* _所给文章_

程序员带娃有多“恐怖” ？！竟然实现了实时婴儿声音监控-程序员有人带吗

我有一阵子没更新文章了。是因为我当爹啦，必须放下手头的工作，转而处理一些尚未自动化的育儿任务。

换个角度想，这些没自动化的任务，是否可以做成自动化的呢?虽然机器人换尿布还要好几年才能实现，但是目前有一些比较简单的育儿任务可以自动化掉。

当了爹后我发现，宝宝真的经常哭。即使我在家里，我可能也不会总是在附近听到我儿子的哭声。商用婴儿监视器通常会填补这一空白，它们就像对讲机，即使你在其他房间也能听到宝宝的声音。但我很快意识到，商用婴儿监视器比我想要的理想设备要笨得多。它们并不能检测宝宝的哭声，只是像对讲机一样把声音从声源传到扬声器。父母在不同屋子里活动的时候必须带着扬声器，否则在其他房间就听不到声音了。商用婴儿监视器通常带有低功率的扬声器，而且还不能连接到外接扬声器 —— 这意味着如果我在另一个房间里播放音乐，就算我带着监视器，我也可能会听不到宝宝的哭声。

我理想中的婴儿监控器是这样的：

它要在廉价设备上运行，比如外接廉价 USB 麦克风的树莓派。
它要能够检测婴儿哭声，并在他开始或停止哭的时候通知我(最好通知发手机上)、或者把哭声记录到仪表盘上、或者做任何我想做的哭声监控。
它应该能够在任何设备上播放音频，比如：我自己的扬声器、智能手机、电脑等等设备。无论声源和扬声器之间有多远，都可以播放，不需要我在屋子里移动扬声器。
它还应该带有一个摄像头，这样就可以实时检查宝宝的情况。或者在宝宝开始哭时，我可以得到婴儿床的照片或短视频。

接下来我们来看看如何用开源工具处理上述需求。

录音采样

首先要搞一个树莓派跑Tensorflow模型，把Linux操作系统装到 SD 卡上，最好用树莓派3及以上的版本。另外还要一个可兼容的麦克风。

然后安装依赖：

[sudo] apt-get install ffmpeg lame libatlas-base-dev alsa-utils 
[sudo] pip3 install tensorflow

这第一步就是要录足够多的婴儿哭的音频样本，要让检测模型识别婴儿是不是在哭。

注意：在这个例子中，我将展示如何使用声音检测识别婴儿的哭声，但也可以检测其他类型的声音(比如警报声或邻居的电钻声)，前提是有足够长的时间和足够响亮的声音。

* _工作事项 1_
所给文章建议用哪个版本的树莓派来跑Tensorflow模型？
* _工作事项 2_
从所给文章中抄录一段：从含有“[sudo] apt-get”的地方开始，到“够长的时间和足够响亮的声音。”结束。

* _提取信息_
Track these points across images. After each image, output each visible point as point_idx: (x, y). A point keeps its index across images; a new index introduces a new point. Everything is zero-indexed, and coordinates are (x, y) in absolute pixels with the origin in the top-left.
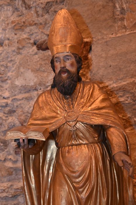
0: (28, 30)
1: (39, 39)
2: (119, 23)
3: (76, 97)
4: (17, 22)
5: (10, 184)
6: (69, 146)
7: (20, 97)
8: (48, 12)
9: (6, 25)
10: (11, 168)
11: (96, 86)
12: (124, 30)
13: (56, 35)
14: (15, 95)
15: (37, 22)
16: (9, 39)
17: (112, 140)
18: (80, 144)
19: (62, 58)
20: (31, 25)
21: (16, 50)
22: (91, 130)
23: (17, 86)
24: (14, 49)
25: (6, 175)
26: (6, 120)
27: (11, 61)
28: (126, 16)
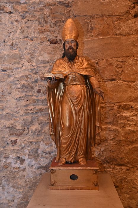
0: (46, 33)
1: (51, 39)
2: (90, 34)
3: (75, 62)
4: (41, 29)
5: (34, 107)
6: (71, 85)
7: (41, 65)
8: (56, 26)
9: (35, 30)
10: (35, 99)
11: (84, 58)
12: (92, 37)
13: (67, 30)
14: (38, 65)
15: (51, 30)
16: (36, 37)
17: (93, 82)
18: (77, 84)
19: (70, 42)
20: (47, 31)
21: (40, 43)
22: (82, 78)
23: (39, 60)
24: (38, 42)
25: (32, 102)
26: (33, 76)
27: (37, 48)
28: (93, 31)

...

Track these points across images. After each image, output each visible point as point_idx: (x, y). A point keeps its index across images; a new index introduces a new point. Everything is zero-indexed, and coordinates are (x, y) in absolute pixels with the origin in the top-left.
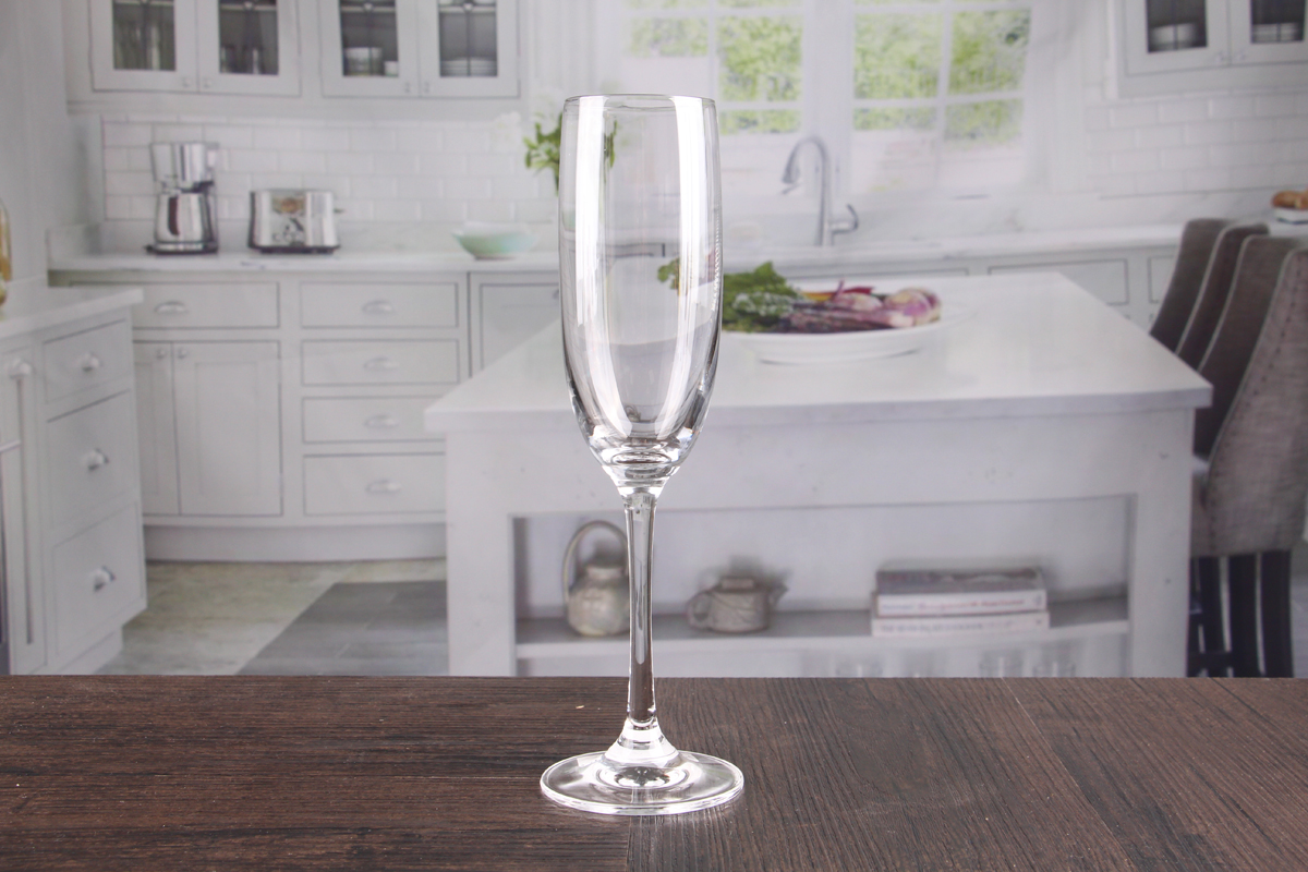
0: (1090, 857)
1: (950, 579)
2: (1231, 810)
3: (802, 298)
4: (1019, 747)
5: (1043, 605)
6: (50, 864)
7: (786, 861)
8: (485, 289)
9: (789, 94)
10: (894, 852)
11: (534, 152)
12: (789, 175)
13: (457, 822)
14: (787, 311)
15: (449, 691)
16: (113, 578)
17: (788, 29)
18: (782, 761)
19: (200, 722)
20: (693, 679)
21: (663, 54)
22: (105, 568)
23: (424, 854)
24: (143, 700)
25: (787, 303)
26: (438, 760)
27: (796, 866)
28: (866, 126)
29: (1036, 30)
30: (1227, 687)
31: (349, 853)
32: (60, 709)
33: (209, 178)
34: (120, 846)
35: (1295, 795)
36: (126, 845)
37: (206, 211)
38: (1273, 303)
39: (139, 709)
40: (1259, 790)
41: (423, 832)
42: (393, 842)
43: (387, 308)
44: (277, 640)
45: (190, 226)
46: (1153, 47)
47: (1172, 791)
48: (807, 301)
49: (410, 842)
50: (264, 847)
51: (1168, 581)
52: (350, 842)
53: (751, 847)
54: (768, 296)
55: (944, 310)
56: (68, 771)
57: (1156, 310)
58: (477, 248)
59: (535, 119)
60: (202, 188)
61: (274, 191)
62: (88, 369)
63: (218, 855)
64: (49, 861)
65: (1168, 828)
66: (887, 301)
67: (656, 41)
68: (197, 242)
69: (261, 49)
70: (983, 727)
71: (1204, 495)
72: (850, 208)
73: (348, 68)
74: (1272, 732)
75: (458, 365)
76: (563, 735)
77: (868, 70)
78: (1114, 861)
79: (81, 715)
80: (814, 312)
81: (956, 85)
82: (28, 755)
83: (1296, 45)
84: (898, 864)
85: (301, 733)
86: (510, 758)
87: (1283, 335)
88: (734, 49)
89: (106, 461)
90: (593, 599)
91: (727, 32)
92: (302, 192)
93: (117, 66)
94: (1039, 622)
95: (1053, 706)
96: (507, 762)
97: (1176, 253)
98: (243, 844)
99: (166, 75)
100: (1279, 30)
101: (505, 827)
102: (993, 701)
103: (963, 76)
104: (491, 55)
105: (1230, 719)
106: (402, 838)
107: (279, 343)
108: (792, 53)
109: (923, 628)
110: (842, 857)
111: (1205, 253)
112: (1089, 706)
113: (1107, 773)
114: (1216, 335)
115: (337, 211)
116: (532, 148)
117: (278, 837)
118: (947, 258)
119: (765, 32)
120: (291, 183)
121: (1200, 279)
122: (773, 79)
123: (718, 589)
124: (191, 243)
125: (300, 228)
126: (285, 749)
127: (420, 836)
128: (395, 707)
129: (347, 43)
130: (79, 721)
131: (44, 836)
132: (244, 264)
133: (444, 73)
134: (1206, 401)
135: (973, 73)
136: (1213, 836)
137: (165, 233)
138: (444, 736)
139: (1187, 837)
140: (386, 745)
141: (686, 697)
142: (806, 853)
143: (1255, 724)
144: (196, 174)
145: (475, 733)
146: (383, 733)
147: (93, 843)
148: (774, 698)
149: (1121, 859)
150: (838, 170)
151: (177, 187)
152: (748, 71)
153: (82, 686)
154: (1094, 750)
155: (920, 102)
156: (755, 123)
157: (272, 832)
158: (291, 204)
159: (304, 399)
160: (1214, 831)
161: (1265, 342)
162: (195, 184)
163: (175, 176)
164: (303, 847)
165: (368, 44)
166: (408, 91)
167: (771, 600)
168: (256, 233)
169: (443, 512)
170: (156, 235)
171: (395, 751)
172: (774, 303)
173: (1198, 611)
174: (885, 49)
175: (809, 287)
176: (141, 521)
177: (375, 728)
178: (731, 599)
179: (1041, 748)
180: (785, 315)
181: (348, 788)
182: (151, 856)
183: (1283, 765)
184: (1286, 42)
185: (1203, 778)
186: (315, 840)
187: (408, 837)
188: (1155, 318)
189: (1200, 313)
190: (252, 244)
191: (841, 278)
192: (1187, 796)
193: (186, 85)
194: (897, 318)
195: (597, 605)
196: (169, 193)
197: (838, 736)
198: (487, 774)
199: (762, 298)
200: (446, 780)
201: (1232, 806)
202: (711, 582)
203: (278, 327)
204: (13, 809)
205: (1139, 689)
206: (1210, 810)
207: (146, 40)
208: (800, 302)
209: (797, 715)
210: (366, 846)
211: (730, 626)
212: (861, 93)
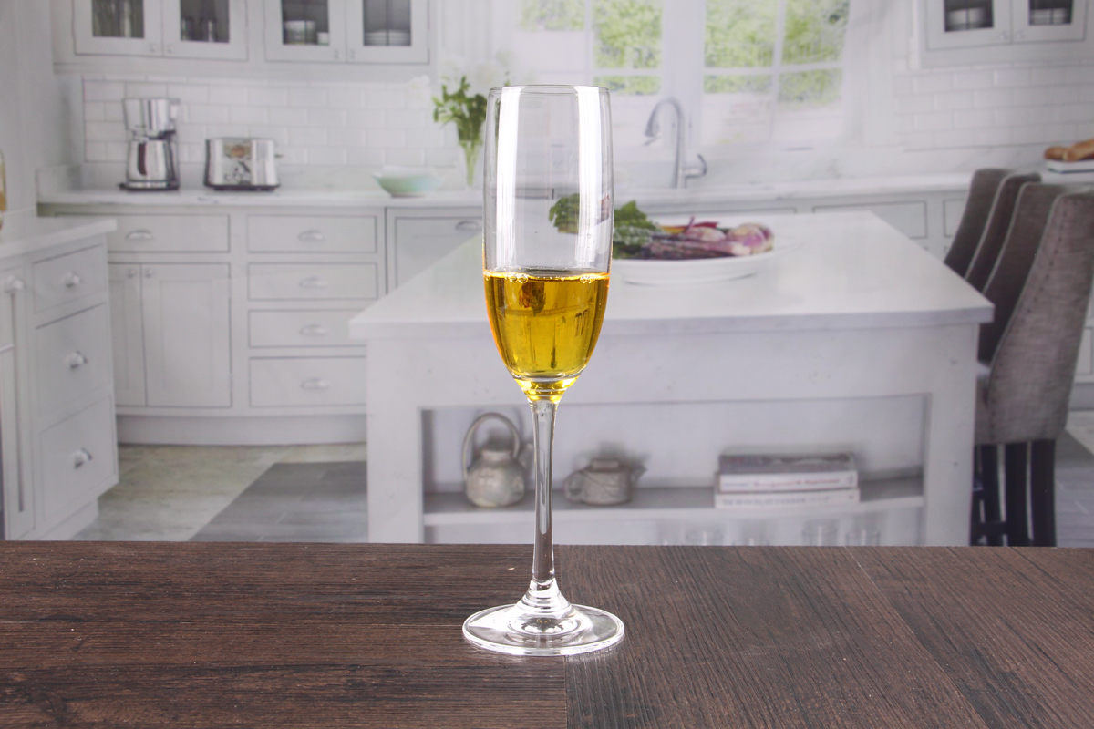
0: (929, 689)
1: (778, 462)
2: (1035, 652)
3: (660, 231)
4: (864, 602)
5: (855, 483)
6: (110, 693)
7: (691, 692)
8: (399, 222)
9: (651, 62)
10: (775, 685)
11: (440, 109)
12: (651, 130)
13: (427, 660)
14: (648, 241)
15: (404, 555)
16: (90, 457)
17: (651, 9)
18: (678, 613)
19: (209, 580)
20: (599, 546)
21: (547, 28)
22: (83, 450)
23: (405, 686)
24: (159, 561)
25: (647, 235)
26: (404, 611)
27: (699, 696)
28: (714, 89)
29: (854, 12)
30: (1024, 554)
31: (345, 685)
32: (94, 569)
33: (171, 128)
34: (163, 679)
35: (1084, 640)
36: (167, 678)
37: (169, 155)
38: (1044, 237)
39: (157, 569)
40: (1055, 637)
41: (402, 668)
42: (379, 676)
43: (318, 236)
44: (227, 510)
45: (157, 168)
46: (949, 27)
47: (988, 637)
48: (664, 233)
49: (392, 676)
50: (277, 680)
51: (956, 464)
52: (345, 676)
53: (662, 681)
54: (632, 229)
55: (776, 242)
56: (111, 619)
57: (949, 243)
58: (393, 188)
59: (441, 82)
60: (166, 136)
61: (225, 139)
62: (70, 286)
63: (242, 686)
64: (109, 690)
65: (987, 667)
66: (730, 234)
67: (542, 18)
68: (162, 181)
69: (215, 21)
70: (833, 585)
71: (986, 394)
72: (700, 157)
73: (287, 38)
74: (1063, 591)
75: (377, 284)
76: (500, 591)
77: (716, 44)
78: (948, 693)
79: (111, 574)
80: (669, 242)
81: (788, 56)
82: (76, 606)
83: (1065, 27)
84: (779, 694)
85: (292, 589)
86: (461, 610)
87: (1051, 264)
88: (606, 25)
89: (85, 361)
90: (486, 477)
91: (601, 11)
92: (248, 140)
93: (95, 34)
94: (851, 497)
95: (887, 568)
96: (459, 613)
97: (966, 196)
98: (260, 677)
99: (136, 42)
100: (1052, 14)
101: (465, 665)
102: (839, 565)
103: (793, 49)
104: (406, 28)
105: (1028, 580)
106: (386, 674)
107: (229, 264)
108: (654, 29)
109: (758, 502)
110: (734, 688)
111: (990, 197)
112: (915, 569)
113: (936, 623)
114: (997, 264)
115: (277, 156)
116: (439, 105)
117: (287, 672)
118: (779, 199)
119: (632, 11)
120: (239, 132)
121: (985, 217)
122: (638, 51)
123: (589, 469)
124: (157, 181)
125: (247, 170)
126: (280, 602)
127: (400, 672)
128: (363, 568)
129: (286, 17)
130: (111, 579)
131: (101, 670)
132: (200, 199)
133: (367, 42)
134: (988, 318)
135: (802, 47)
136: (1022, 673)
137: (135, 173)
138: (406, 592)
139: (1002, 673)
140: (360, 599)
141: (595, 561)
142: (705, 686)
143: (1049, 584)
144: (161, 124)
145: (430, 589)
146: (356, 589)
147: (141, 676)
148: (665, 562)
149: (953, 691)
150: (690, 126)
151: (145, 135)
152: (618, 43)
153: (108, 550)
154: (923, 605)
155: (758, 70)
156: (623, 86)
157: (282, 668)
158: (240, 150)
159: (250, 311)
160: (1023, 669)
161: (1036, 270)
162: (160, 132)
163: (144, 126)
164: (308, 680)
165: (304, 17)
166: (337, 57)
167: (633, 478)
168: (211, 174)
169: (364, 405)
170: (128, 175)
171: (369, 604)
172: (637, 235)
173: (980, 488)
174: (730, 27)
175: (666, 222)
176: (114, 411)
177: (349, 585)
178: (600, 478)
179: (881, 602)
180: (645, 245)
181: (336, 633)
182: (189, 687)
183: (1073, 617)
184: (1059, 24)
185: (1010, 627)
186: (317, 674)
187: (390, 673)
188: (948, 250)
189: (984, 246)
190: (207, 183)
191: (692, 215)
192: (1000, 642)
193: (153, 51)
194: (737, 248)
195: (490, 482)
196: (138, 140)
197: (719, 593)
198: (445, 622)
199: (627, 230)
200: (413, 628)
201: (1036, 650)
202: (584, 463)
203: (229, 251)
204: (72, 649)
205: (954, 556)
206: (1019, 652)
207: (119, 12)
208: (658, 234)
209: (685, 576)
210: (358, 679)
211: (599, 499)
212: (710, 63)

* _书面回答 1_
最好用树莓派3及以上的版本。

* _书面回答 2_
[sudo] apt-get install ffmpeg lame libatlas-base-dev alsa-utils 
[sudo] pip3 install tensorflow

这第一步就是要录足够多的婴儿哭的音频样本，要让检测模型识别婴儿是不是在哭。

注意：在这个例子中，我将展示如何使用声音检测识别婴儿的哭声，但也可以检测其他类型的声音(比如警报声或邻居的电钻声)，前提是有足够长的时间和足够响亮的声音。